An additional representation of victim country distribution including the full dataset (all countries) :
The most widely used Trojan on these C2 server is Havex with 3375 unqiue victims. Sysmain counts 314 and ClientX 10 (as in the last year's report). For Havex, version 024 is still the most widespread, followed by version 043. This is consistent with the trend observed in our last publication.
The following two graphs show the distribution of victims per malware type. We decided to divide the identified versions in two groups for purposes of clarity. The series names Report contains the data published in the first Crouching Yeti release (blue) and the Update (red) series contains the data analyzed.

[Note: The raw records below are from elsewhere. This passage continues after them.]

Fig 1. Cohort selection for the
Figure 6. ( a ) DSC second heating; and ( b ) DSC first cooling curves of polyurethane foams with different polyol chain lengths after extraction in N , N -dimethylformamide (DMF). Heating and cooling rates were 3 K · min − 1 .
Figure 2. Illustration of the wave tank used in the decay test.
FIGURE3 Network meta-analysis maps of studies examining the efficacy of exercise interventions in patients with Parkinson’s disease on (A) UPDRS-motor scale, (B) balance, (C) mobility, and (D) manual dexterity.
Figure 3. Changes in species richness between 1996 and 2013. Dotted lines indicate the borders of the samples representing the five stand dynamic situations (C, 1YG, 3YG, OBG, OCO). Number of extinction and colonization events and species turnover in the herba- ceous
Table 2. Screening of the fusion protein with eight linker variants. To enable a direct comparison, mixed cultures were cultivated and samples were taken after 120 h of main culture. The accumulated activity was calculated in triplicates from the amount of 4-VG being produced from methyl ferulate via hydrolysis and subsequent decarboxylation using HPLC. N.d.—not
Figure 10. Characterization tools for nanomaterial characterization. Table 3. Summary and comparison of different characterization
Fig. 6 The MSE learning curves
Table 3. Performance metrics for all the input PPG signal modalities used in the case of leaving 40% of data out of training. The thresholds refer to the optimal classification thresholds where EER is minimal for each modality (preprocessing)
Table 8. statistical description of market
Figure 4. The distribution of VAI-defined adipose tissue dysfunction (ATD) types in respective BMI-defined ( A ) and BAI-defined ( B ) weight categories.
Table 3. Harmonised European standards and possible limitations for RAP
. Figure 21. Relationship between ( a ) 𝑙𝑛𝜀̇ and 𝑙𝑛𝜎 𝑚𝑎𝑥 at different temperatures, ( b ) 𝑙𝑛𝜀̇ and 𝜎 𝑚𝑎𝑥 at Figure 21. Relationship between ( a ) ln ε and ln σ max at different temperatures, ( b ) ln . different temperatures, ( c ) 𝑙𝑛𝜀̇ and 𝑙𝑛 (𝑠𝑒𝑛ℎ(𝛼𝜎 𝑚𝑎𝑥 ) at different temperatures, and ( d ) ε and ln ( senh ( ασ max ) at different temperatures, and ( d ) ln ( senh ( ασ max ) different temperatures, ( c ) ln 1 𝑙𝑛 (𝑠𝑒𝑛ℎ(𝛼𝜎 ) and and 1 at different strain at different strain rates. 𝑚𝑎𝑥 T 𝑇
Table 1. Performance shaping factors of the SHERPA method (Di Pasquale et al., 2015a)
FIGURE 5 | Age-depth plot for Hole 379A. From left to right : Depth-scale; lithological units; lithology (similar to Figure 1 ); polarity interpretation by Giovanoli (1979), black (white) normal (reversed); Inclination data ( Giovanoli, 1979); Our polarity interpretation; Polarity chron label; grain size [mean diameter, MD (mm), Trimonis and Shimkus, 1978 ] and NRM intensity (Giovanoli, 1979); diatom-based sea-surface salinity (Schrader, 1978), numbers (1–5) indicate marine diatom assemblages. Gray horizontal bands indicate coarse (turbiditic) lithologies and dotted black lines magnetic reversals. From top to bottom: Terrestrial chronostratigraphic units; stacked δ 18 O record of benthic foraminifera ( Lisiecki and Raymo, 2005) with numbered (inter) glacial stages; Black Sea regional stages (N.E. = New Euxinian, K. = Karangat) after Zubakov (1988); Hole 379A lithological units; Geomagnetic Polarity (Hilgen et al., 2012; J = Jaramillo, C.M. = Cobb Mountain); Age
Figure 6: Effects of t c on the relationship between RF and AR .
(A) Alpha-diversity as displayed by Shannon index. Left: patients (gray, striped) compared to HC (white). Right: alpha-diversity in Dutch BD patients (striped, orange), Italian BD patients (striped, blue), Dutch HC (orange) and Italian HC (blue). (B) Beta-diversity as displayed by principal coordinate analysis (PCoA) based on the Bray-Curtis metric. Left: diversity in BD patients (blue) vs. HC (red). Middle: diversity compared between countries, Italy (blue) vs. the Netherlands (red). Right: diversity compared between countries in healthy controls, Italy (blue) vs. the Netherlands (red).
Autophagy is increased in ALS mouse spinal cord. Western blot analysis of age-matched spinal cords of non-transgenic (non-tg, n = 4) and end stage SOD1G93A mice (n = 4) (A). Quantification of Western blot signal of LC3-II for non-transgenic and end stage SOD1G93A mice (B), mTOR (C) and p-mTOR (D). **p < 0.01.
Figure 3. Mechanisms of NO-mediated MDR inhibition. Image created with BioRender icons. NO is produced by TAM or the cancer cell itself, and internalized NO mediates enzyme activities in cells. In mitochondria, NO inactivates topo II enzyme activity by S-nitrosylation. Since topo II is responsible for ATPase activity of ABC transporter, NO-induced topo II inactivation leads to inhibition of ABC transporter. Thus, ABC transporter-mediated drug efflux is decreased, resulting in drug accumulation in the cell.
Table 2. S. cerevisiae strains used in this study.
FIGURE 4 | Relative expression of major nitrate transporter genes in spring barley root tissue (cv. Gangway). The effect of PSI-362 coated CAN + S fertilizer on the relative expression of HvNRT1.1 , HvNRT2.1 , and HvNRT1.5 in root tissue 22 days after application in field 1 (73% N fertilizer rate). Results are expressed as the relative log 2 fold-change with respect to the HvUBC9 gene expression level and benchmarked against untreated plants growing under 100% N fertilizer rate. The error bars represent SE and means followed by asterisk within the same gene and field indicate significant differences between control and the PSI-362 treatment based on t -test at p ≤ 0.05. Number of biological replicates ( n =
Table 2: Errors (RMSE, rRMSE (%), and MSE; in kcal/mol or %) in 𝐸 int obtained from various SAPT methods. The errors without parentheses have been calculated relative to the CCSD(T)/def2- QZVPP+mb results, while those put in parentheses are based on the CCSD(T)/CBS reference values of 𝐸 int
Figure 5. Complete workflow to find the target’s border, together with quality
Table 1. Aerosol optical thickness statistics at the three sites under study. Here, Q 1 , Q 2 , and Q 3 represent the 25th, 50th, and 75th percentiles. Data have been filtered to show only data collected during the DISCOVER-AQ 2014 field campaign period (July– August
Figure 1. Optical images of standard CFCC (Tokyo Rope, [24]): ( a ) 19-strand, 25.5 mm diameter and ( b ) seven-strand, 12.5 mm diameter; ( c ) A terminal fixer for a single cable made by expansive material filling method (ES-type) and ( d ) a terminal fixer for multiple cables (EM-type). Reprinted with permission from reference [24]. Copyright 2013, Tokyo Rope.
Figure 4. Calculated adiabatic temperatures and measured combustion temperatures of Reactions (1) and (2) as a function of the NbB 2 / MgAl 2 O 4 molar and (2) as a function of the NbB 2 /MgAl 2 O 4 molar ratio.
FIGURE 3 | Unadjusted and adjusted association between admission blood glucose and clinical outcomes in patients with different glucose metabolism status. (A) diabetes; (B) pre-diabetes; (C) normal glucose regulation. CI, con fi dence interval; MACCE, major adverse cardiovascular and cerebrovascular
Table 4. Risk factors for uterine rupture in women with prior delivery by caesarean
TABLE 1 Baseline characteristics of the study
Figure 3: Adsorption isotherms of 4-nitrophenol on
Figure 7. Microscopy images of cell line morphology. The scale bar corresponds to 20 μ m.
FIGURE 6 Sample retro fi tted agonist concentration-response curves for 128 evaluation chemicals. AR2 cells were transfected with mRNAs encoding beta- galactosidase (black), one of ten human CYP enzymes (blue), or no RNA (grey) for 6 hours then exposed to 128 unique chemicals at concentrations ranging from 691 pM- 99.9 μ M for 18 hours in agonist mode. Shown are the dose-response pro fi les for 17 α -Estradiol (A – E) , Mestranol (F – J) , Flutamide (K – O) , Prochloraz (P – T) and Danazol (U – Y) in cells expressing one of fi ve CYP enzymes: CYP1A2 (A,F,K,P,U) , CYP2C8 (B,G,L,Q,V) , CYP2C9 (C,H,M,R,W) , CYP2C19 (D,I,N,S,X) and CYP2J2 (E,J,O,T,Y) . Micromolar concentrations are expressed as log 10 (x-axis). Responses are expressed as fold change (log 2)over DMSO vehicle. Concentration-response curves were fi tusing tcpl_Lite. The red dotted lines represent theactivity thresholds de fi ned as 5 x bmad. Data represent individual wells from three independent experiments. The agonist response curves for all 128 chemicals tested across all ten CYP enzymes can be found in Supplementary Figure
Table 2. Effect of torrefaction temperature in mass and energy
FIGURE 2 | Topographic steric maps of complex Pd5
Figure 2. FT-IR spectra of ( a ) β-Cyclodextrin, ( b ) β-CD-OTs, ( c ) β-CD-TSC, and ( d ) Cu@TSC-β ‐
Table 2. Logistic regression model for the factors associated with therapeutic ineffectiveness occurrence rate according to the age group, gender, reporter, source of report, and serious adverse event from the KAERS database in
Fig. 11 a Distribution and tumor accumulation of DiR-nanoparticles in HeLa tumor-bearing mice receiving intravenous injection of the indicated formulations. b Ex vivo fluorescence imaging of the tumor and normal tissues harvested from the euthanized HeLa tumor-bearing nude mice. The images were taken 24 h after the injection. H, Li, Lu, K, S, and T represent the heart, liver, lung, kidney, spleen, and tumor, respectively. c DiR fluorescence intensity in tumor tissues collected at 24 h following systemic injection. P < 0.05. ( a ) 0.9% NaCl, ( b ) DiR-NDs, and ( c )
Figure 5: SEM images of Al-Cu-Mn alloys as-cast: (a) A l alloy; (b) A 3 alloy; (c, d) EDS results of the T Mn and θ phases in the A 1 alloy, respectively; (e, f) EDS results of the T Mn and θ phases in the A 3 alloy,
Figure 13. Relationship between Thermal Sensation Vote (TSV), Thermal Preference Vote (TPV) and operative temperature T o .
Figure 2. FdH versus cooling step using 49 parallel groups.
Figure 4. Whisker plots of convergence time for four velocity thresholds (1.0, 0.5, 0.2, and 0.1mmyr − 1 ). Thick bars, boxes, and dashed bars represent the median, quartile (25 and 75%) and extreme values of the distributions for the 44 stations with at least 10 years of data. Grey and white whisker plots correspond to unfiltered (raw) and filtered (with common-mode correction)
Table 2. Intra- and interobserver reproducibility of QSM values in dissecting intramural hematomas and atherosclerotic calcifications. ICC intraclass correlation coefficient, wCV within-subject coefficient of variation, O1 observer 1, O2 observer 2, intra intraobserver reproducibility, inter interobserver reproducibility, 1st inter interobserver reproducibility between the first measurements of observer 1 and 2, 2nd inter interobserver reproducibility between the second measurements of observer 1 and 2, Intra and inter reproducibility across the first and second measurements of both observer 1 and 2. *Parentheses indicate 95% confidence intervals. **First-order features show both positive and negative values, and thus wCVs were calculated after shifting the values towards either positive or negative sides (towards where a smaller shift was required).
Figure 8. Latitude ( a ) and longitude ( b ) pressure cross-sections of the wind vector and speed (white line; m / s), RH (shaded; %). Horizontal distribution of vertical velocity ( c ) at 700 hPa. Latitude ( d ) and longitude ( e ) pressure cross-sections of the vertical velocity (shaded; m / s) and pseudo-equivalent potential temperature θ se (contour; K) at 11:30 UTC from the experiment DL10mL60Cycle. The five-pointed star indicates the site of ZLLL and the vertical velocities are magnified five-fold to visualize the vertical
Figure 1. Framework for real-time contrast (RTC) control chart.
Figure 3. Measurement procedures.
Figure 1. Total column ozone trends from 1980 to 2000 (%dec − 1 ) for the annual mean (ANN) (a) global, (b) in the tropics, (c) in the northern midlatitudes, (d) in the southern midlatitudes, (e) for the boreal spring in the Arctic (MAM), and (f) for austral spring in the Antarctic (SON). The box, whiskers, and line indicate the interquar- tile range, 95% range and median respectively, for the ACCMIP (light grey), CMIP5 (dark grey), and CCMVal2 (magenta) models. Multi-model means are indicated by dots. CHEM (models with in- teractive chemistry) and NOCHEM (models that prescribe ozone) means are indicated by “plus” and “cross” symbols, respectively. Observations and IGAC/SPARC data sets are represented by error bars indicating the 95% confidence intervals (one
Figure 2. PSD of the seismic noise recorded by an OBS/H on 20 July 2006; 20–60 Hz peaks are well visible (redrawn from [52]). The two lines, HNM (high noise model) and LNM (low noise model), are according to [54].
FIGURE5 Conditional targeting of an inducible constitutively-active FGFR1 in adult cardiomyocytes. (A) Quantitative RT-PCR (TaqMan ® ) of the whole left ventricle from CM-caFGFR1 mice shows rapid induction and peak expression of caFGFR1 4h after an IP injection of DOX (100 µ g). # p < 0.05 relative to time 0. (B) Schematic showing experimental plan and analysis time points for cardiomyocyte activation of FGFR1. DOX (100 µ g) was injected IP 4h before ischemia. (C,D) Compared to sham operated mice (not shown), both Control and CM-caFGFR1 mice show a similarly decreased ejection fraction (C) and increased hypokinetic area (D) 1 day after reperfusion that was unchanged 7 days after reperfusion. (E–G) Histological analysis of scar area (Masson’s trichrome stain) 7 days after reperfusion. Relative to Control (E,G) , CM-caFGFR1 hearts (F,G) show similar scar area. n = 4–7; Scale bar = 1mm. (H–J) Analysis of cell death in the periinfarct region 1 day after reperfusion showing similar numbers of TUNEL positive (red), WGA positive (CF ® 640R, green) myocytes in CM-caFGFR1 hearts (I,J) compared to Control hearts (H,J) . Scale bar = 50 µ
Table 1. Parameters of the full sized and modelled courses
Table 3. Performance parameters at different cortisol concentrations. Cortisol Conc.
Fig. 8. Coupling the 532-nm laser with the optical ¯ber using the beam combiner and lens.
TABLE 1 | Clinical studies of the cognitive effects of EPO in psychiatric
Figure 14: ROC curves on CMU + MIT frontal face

During this period, the first subset shows an increase for almost all the included versions except for Havex-038 and Havex-01D which showed bigger activity in the first Crouching Yeti release . On the other hand, Havex-043 has the most significant increase during this period.
For the second subset, the picture looks pretty similar (global increase) except for Havex-01d which shows a decrease during this period.
Already before and also after the announcements around this actor other researcher digged into. Therefore the datasets are cleaned but may still include few research based non-victim systems.
The following graphs shows the operating system distribution amongst Havex victims during this period:
Apart from the increase of the category "unknown", there are no substantial differences when comparing the data analyzed in the first report :
In order to complement the data from the C2, we extracted some stats for the most relevant Trojans used by the Crouching Yeti operators. Almost all of them shows a residual impact during 2015. Nevertheless, we notice some very specific peaks during this month, especially for the Trojan.Win32.Ddex verdict. This component is a simple downloader with the functionality similar to the Havex component. All the detections are located within the Russian Federation.
In conclusion, the data analyzed during this period show us that Crouching Yeti's impact continues to increase in terms of infected victims reporting to the C2s, although internal data from KSN shows a different picture (residual number of infections). In this update, we did not see relevant changes in the infrastructure or in the C2 activity.
Taking into account the nature of this threat actor and the operational status of the infrastructure, it is likely the operators already switched infrastructure, techniques and targets.
We will continue to track this threat actor and providing updates accordingly.